Coca-Cola did join the Ellen MacArthur Foundation in 2018, which draws together a group of multinationals to cut plastic waste. The firm committed by 2025 to a 20% reduction in the use of virgin plastic, to eliminate problematic plastic packaging, to move from single use towards re-use models, and to only use 100% reusable, recyclable or compostable plastic packaging.
However, data from the Foundation named Coca-Cola as one of the worst offenders for increasing virgin, non-recycled plastic in 2021. It was found to have increased its use of newly manufactured plastic by 3.5% since 2019.
‘We are prepared to do our part’
During the signing ceremony of the sponsorship deal in Cairo, Ahmed Rady, Coca-Cola’s vice-president of operations for north Africa, said: “Coca-Cola’s firm belief that working together through meaningful partnerships will create shared opportunities for communities and people around the world and in Egypt.”
Coca-Cola said: “We share the goal of eliminating waste from the ocean and appreciate efforts to raise awareness about this challenge. We are prepared to do our part and have set ambitious goals for our business, starting with helping to collect and recycle a bottle or can for every one we sell – regardless of where it comes from – by 2030.
“In 2020 we signed a joint statement urging United Nations member states to adopt a global treaty to tackle the plastic waste issue through a holistic, circular economy approach … Our support for COP27 is in line with our science-based target to reduce absolute carbon emissions 25% by 2030, and our ambition for net zero carbon emissions by 2050.”
However, Mr Harding-Rolls told NationalWorld: “It’s very common for corporates to muscle in to these events through sponsorship. It’s an easy win for them, as we can see from their lack of action despite their commitment to the Ellen MacArthur Foundation, there’s very little accountability for their climate or packaging targets.
“Making big (empty) promises is a small price to pay for the boost to their reputation this sponsorship was supposedly seeking to achieve.”
Mr Gillett added that COP conferences “have a poor track record” in regard to picking official sponsorship partners, allowing companies to “greenwash their public image”.
He said: “Last year we saw Jaguar Land Rover - the company that has filled UK streets with polluting SUVs - welcomed as a sponsor by the UK government. Coal companies and airlines have also used the COP meetings to greenwash their public image.”

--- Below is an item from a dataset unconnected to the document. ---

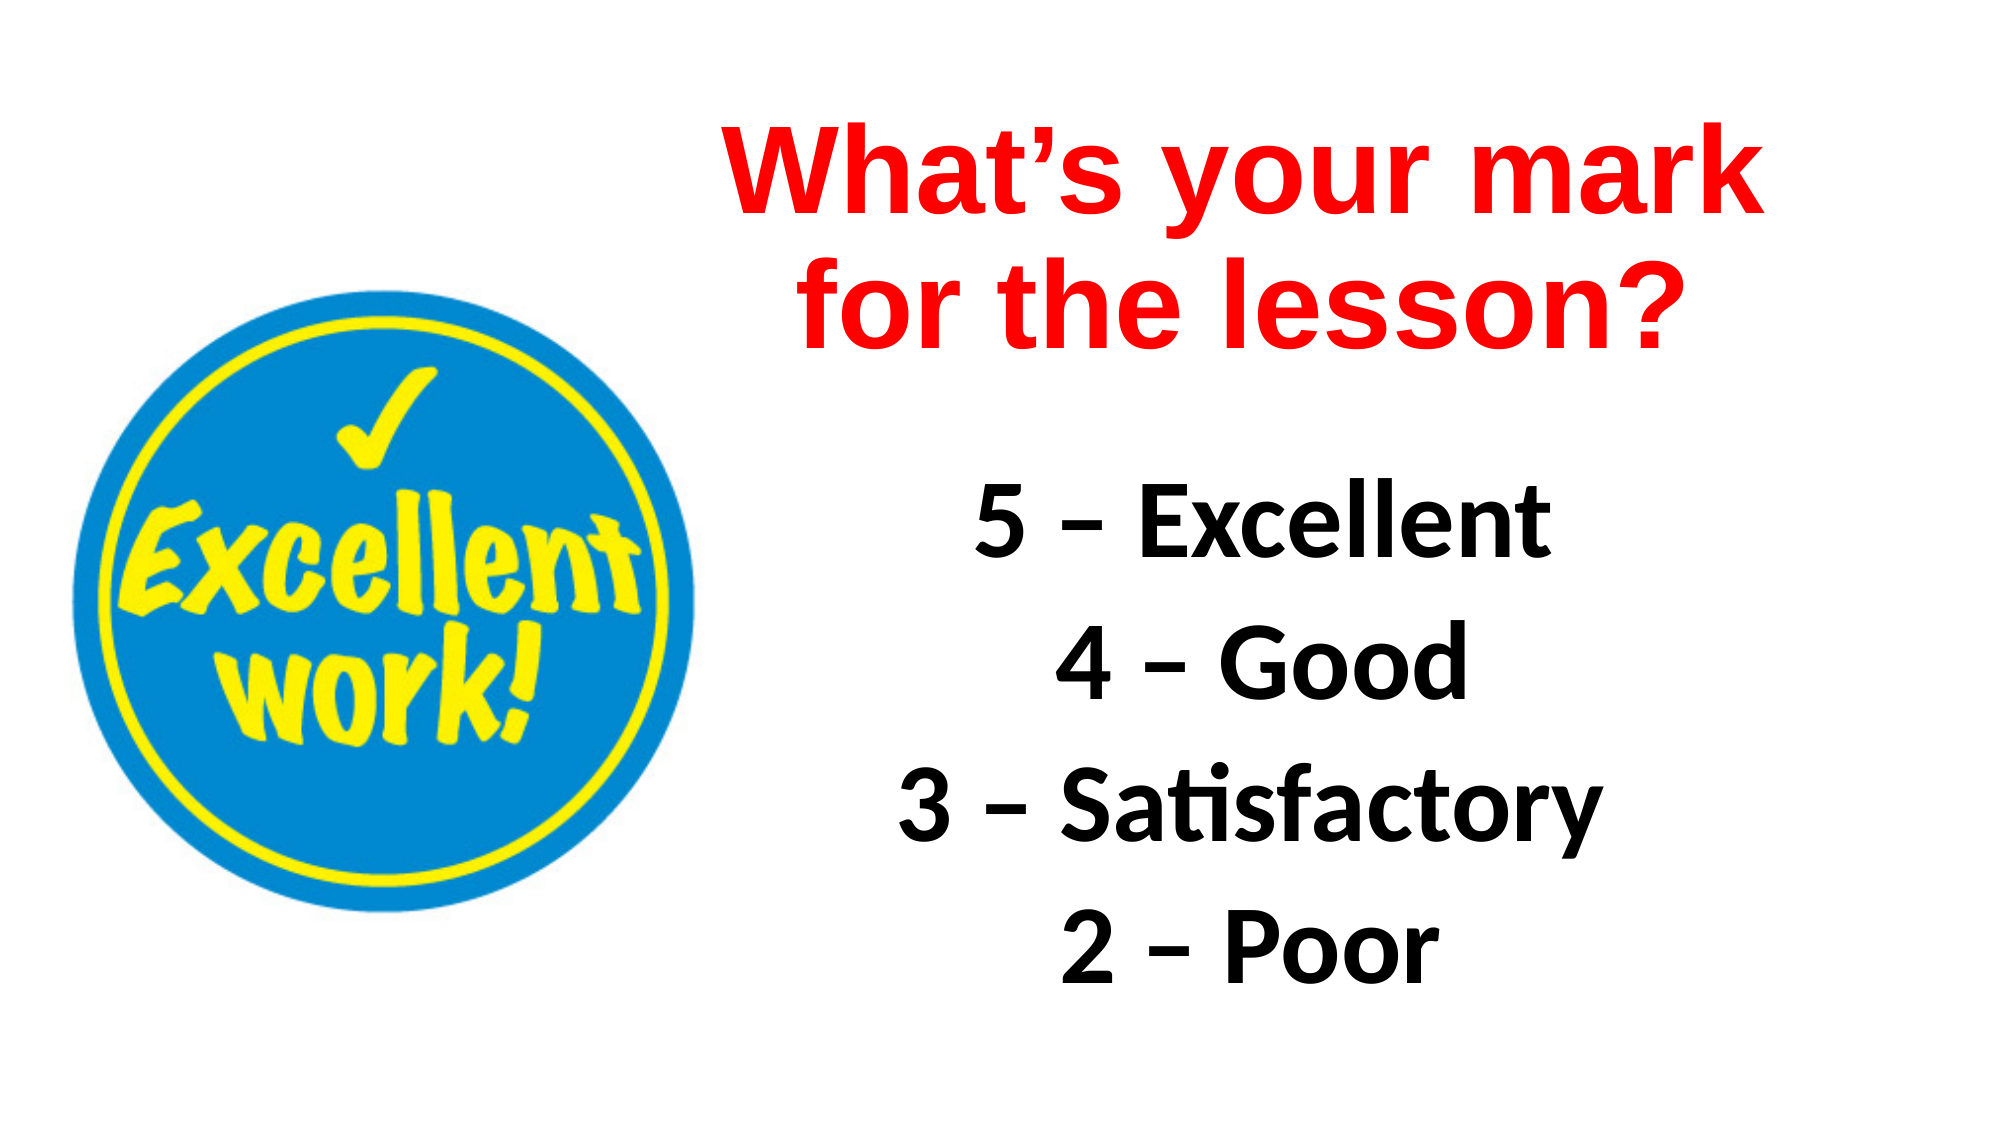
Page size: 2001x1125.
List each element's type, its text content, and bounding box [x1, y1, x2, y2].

Unilever, the consumer goods multinational, was the principal partner at COP26 in Glasgow last year, while AG Barr, maker of Irn-Bru, was the exclusive soft drink and water supplier at two convention centres in Glasgow during the conference.
Sponsorship of COP26 was said to have been worth about £250 million. Other companies that were involved included Sky, Hitachi, National Grid, ScottishPower, Microsoft, NatWest, Sainsbury’s and Unilever.
NationalWorld has contacted Coca-Cola and the UNFCCC (United Nations Framework Convention on Climate Change) for comment.